■ What you should do ■
Repeat only the lines below from the one containing "testis cancer stained" through the one containing "immunohistochemical stain shows", inclusive, exactly as written.

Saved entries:
━━━━━━━━

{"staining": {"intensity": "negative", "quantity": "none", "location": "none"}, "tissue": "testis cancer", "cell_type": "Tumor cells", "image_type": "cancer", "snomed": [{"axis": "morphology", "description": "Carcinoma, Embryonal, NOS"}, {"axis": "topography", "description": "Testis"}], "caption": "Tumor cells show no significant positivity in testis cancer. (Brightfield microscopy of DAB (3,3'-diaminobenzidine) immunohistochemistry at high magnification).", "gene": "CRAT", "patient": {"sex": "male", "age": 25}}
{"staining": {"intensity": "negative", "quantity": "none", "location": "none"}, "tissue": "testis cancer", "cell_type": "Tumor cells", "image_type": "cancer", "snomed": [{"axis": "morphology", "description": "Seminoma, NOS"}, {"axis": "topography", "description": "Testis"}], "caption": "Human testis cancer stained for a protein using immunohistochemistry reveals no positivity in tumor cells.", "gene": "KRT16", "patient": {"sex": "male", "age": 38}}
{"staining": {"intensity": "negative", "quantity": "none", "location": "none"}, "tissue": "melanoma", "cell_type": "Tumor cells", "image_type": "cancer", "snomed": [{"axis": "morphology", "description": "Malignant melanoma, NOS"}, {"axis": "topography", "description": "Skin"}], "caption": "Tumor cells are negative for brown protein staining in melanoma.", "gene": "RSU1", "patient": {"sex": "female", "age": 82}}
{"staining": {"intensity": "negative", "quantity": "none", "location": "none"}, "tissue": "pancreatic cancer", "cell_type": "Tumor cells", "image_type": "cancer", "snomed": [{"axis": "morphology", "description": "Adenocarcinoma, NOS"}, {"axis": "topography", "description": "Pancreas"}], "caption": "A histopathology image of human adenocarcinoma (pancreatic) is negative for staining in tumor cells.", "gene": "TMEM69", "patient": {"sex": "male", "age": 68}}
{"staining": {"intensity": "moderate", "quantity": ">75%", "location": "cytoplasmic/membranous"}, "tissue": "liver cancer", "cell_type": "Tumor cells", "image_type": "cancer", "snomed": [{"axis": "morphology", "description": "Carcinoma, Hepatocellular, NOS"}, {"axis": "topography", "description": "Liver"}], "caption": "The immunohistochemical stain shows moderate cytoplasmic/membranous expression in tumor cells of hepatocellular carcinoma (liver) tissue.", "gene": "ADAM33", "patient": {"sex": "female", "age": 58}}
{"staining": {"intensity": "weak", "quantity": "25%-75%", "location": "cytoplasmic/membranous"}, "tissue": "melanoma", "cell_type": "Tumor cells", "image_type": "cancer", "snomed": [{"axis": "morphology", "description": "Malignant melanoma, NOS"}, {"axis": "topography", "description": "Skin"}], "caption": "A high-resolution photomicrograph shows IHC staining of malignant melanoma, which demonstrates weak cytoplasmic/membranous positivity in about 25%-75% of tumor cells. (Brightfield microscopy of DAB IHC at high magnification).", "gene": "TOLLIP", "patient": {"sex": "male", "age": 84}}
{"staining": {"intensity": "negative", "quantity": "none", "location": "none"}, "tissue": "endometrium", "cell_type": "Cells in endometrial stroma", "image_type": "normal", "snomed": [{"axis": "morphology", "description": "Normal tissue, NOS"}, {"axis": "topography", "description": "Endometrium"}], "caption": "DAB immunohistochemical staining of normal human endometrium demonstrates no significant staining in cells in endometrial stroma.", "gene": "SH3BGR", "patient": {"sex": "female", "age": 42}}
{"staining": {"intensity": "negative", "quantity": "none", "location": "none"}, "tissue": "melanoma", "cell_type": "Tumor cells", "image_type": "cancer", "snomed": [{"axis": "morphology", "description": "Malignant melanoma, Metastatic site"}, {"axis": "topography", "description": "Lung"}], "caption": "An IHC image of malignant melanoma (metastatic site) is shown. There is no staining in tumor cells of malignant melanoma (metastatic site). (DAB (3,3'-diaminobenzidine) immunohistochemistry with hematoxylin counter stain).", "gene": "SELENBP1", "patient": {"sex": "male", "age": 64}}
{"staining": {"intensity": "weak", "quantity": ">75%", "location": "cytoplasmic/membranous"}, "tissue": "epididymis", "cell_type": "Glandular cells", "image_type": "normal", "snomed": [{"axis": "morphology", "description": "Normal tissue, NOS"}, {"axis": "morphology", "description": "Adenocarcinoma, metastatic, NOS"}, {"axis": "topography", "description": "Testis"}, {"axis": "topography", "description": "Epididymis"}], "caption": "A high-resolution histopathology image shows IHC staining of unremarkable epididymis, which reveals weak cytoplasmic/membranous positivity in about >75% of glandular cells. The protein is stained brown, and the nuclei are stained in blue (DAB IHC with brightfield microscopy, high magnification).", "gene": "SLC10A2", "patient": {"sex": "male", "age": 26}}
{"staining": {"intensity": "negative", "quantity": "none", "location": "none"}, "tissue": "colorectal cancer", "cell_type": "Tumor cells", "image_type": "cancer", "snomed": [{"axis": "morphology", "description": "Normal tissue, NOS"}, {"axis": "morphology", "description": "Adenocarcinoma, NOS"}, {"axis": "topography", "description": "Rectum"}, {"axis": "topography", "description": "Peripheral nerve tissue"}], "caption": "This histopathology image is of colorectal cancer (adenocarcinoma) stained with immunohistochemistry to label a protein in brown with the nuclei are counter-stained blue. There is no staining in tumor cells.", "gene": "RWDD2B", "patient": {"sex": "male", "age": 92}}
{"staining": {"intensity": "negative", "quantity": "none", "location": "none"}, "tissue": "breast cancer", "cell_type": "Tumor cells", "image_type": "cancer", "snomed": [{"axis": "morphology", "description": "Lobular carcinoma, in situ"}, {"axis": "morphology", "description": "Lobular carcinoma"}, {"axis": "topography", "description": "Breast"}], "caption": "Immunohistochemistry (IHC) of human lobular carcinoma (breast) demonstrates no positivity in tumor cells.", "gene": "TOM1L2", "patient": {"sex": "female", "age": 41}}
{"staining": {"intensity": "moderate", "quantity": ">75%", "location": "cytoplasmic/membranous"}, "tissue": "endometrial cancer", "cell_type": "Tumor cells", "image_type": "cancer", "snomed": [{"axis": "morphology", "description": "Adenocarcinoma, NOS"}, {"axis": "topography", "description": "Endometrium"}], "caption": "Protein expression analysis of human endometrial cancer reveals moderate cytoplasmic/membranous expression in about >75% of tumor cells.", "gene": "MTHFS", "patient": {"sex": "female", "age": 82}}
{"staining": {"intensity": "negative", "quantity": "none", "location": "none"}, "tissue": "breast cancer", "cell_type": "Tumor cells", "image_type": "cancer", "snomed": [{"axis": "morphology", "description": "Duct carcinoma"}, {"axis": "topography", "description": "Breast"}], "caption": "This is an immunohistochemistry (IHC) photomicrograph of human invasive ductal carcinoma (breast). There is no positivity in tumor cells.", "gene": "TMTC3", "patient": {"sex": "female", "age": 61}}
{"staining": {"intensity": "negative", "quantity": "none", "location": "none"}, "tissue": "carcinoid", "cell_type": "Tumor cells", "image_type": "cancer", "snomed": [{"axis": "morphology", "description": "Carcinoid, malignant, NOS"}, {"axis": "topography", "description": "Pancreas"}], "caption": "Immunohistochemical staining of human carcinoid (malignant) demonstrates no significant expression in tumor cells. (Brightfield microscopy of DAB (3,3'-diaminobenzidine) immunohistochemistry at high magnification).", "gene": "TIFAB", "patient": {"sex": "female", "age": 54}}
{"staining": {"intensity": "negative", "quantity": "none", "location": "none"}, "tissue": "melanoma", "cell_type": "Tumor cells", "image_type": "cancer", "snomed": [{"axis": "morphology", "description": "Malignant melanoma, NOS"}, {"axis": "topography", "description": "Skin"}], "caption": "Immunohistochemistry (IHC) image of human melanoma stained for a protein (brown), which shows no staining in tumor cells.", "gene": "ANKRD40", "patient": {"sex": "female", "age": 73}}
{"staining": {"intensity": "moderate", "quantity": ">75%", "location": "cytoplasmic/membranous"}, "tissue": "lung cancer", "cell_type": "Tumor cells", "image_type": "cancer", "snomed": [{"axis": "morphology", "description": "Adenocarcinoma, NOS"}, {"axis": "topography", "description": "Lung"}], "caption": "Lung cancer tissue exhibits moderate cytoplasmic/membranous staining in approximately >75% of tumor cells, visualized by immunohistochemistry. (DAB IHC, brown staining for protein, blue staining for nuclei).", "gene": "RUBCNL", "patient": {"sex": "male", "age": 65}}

━━━━━━━━

■ Completed exercise ■
{"staining": {"intensity": "negative", "quantity": "none", "location": "none"}, "tissue": "testis cancer", "cell_type": "Tumor cells", "image_type": "cancer", "snomed": [{"axis": "morphology", "description": "Seminoma, NOS"}, {"axis": "topography", "description": "Testis"}], "caption": "Human testis cancer stained for a protein using immunohistochemistry reveals no positivity in tumor cells.", "gene": "KRT16", "patient": {"sex": "male", "age": 38}}
{"staining": {"intensity": "negative", "quantity": "none", "location": "none"}, "tissue": "melanoma", "cell_type": "Tumor cells", "image_type": "cancer", "snomed": [{"axis": "morphology", "description": "Malignant melanoma, NOS"}, {"axis": "topography", "description": "Skin"}], "caption": "Tumor cells are negative for brown protein staining in melanoma.", "gene": "RSU1", "patient": {"sex": "female", "age": 82}}
{"staining": {"intensity": "negative", "quantity": "none", "location": "none"}, "tissue": "pancreatic cancer", "cell_type": "Tumor cells", "image_type": "cancer", "snomed": [{"axis": "morphology", "description": "Adenocarcinoma, NOS"}, {"axis": "topography", "description": "Pancreas"}], "caption": "A histopathology image of human adenocarcinoma (pancreatic) is negative for staining in tumor cells.", "gene": "TMEM69", "patient": {"sex": "male", "age": 68}}
{"staining": {"intensity": "moderate", "quantity": ">75%", "location": "cytoplasmic/membranous"}, "tissue": "liver cancer", "cell_type": "Tumor cells", "image_type": "cancer", "snomed": [{"axis": "morphology", "description": "Carcinoma, Hepatocellular, NOS"}, {"axis": "topography", "description": "Liver"}], "caption": "The immunohistochemical stain shows moderate cytoplasmic/membranous expression in tumor cells of hepatocellular carcinoma (liver) tissue.", "gene": "ADAM33", "patient": {"sex": "female", "age": 58}}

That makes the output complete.